From the Journals

Vasopressin stimulates red blood cell production

 

Key clinical point: Vasopressin stimulates proliferation and differentiation of red blood cell (RBC) precursors.

Major finding: In anemic mice, treatment with a vasopressin or a vasopressin receptor agonist significantly increased hematocrit and reticulocyte number vs. controls.

Data source: A series of in vitro and in vivo experiments, plus a retrospective review of anemia incidence data in patients with central diabetes insipidus.

Disclosures: The research was supported by the National Institutes of Health. Some of the study authors are listed as inventors on a patent application held by the U.S. Department of Health and Human Services covering methods for modulating erythropoiesis with arginine vasopressin receptor 1b molecules.


 

FROM SCIENCE TRANSLATIONAL MEDICINE

The hormone vasopressin, well known for its antidiuretic effects, also appears to stimulate proliferation and differentiation of red blood cell (RBC) precursors, results of a series of preclinical investigations suggest.

Treating anemic mice with an arginine vasopressin (AVP) receptor agonist increased hematocrit and reticulocyte counts significantly, compared with controls, according to the results published in Science Translational Medicine (2017 Nov 29;9:eaao1632).

Courtesy Science Translational Medicine
Human CD34+ cells on day 3 of two-phase liquid cultures. All three arginine vasopressin receptors are present.
“AVP appears to jump-start peripheral blood cell replenishment until EPO [erythropoietin] can take over,” wrote Balázs Mayer, PhD, of the National Institute of Dental and Craniofacial Research, National Institutes of Health (NIH), Bethesda, Md., and his coauthors.

That finding could have implications for the development of new treatments designed to stimulate RBC production after bleeding, chemotherapy, or drug toxicity, according to the investigators.

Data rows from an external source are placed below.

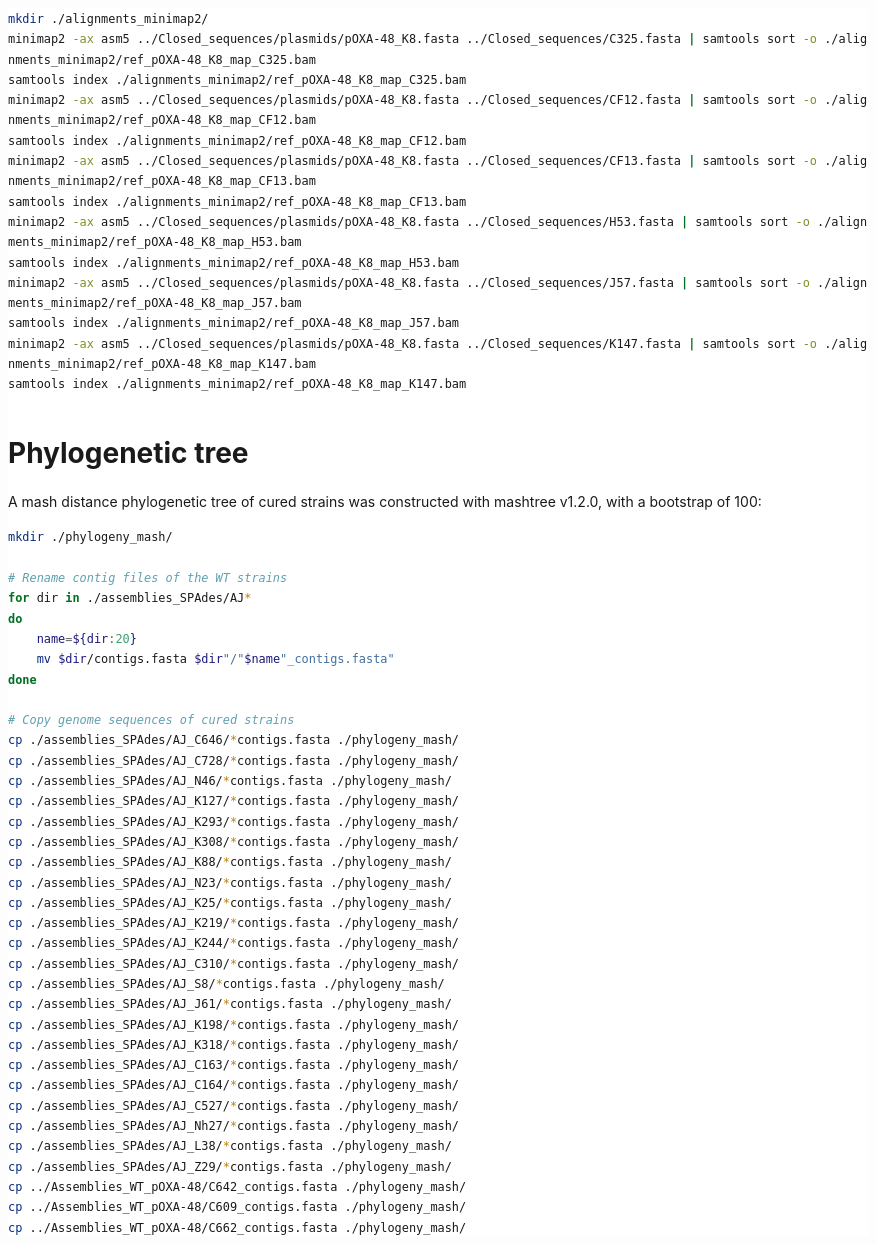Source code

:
 ```sh
mkdir ./alignments_minimap2/
minimap2 -ax asm5 ../Closed_sequences/plasmids/pOXA-48_K8.fasta ../Closed_sequences/C325.fasta | samtools sort -o ./alignments_minimap2/ref_pOXA-48_K8_map_C325.bam
samtools index ./alignments_minimap2/ref_pOXA-48_K8_map_C325.bam
minimap2 -ax asm5 ../Closed_sequences/plasmids/pOXA-48_K8.fasta ../Closed_sequences/CF12.fasta | samtools sort -o ./alignments_minimap2/ref_pOXA-48_K8_map_CF12.bam
samtools index ./alignments_minimap2/ref_pOXA-48_K8_map_CF12.bam
minimap2 -ax asm5 ../Closed_sequences/plasmids/pOXA-48_K8.fasta ../Closed_sequences/CF13.fasta | samtools sort -o ./alignments_minimap2/ref_pOXA-48_K8_map_CF13.bam
samtools index ./alignments_minimap2/ref_pOXA-48_K8_map_CF13.bam
minimap2 -ax asm5 ../Closed_sequences/plasmids/pOXA-48_K8.fasta ../Closed_sequences/H53.fasta | samtools sort -o ./alignments_minimap2/ref_pOXA-48_K8_map_H53.bam
samtools index ./alignments_minimap2/ref_pOXA-48_K8_map_H53.bam
minimap2 -ax asm5 ../Closed_sequences/plasmids/pOXA-48_K8.fasta ../Closed_sequences/J57.fasta | samtools sort -o ./alignments_minimap2/ref_pOXA-48_K8_map_J57.bam
samtools index ./alignments_minimap2/ref_pOXA-48_K8_map_J57.bam
minimap2 -ax asm5 ../Closed_sequences/plasmids/pOXA-48_K8.fasta ../Closed_sequences/K147.fasta | samtools sort -o ./alignments_minimap2/ref_pOXA-48_K8_map_K147.bam
samtools index ./alignments_minimap2/ref_pOXA-48_K8_map_K147.bam
```



# Phylogenetic tree

A mash distance phylogenetic tree of cured strains was constructed with mashtree v1.2.0, with a bootstrap of 100:

```sh
mkdir ./phylogeny_mash/

# Rename contig files of the WT strains
for dir in ./assemblies_SPAdes/AJ*
do
	name=${dir:20}
	mv $dir/contigs.fasta $dir"/"$name"_contigs.fasta"
done

# Copy genome sequences of cured strains
cp ./assemblies_SPAdes/AJ_C646/*contigs.fasta ./phylogeny_mash/
cp ./assemblies_SPAdes/AJ_C728/*contigs.fasta ./phylogeny_mash/
cp ./assemblies_SPAdes/AJ_N46/*contigs.fasta ./phylogeny_mash/
cp ./assemblies_SPAdes/AJ_K127/*contigs.fasta ./phylogeny_mash/
cp ./assemblies_SPAdes/AJ_K293/*contigs.fasta ./phylogeny_mash/
cp ./assemblies_SPAdes/AJ_K308/*contigs.fasta ./phylogeny_mash/
cp ./assemblies_SPAdes/AJ_K88/*contigs.fasta ./phylogeny_mash/
cp ./assemblies_SPAdes/AJ_N23/*contigs.fasta ./phylogeny_mash/
cp ./assemblies_SPAdes/AJ_K25/*contigs.fasta ./phylogeny_mash/
cp ./assemblies_SPAdes/AJ_K219/*contigs.fasta ./phylogeny_mash/
cp ./assemblies_SPAdes/AJ_K244/*contigs.fasta ./phylogeny_mash/
cp ./assemblies_SPAdes/AJ_C310/*contigs.fasta ./phylogeny_mash/
cp ./assemblies_SPAdes/AJ_S8/*contigs.fasta ./phylogeny_mash/
cp ./assemblies_SPAdes/AJ_J61/*contigs.fasta ./phylogeny_mash/
cp ./assemblies_SPAdes/AJ_K198/*contigs.fasta ./phylogeny_mash/
cp ./assemblies_SPAdes/AJ_K318/*contigs.fasta ./phylogeny_mash/
cp ./assemblies_SPAdes/AJ_C163/*contigs.fasta ./phylogeny_mash/
cp ./assemblies_SPAdes/AJ_C164/*contigs.fasta ./phylogeny_mash/
cp ./assemblies_SPAdes/AJ_C527/*contigs.fasta ./phylogeny_mash/
cp ./assemblies_SPAdes/AJ_Nh27/*contigs.fasta ./phylogeny_mash/
cp ./assemblies_SPAdes/AJ_L38/*contigs.fasta ./phylogeny_mash/
cp ./assemblies_SPAdes/AJ_Z29/*contigs.fasta ./phylogeny_mash/
cp ../Assemblies_WT_pOXA-48/C642_contigs.fasta ./phylogeny_mash/
cp ../Assemblies_WT_pOXA-48/C609_contigs.fasta ./phylogeny_mash/
cp ../Assemblies_WT_pOXA-48/C662_contigs.fasta ./phylogeny_mash/
```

“Currently, EPO is the only agent that is used clinically to stimulate erythropoiesis, but there are patients who do not respond to EPO or who cannot take the drug because it stimulates tumor growth,” the investigators wrote. “AVP appears to be an EPO-independent, fast-acting agent that increases RBC numbers after anemia.”

Dr. Mayer and his colleagues initially asked whether AVP might play a role in RBC production after observing that patients with central diabetes insipidus (CDI), who lack the antidiuretic hormone, are frequently anemic. A review of patient records from an NIH database revealed that 60% of CDI patients were anemic despite treatment with desmopressin.

They subsequently found that all three AVP receptor subtypes are expressed in human and mouse hematopoietic stem and progenitor cells. In particular, the AVPR1B subtype appeared to play the most important role in regulating erythropoiesis.

Accordingly, they tested the ability of both AVP and a AVPR1B-specific agonist to stimulate production of RBCs in mice that had anemia induced by bleeding or irradiation. They found significant improvements in both hematocrit and reticulocyte numbers as early as 2 days after treatment started.

Subsequent experiments were designed to determine whether the effect of AVP on RBC production was caused by EPO release. In fact, the effects of AVP occurred “long before an effect of EPO was observed,” investigators wrote.

The research was supported by the NIH. Some of the study authors are listed as inventors on a patent application held by the U.S. Department of Health and Human Services covering methods for modulating erythropoiesis with arginine vasopressin receptor 1b molecules.